(I've also added some notes on the Q&A that followed the preview screening, featuring writer David Pirie and Laura Mackie (Director of ITV Drama Commissioning), Bel Powley (cast member), Catherine Morshead (director) and Kate Croft (producer).)
After the BBC raised the stakes with its bleak but brilliant Criminal Justice the other week, ITV will tonight try to get back in the game with Murderland, a complex and twisty three-part thriller that looks at a murder from three different perspectives and across 15 years to reveal the truth.
At the heart of the drama is the 1994 murder of Sally Walsh (Lucy Cohu) and the effect is has on her daughter, Carrie. On her wedding day in 2009, the adult Carrie – now known as Carol (Amanda Hale) – runs away and tracks down Douglas Hain (Robbie Coltraine), the detective who led the apparently unsuccessful investigation into her mother's killing.
However, David Pirie's script tackles the story in a novel and engaging way. Each of the three episodes depicts the events of 1994 from a different point of view, so we'll see the same scene through different eyes and begin to question what we've already witnessed. The second episode will focus on DI Hain before the concluding part, seen through the eyes of the victim herself, will provide the final pieces of the puzzle and reveal what really happened.
Anyway, the first episode relates the events surrounding the murder from the point of view of the 13-year-old Carrie (Bel Powley), who enters the “Murderland” of the title by becoming obsessed with the crime and desperate to help Hain however she can – much to the concern of Laura Maitland (Sharon Small), the child psychologist brought in to protect the traumatised teen.
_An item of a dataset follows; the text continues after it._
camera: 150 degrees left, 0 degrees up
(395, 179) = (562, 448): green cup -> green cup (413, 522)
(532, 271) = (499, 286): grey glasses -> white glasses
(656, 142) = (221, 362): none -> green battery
This is complex and compelling television that forces the viewer to lean forward, join the dots and try to guess what's going to be revealed after we've seen the story from every angle. There are strong performances all round – especially from Bel Powley as the victim's daughter – and the first episode ends with a cracking cliffhanger. Breathing new life into an old genre, this is great stuff. Critics keep publishing its obituary, but ITV drama isn't dead just yet.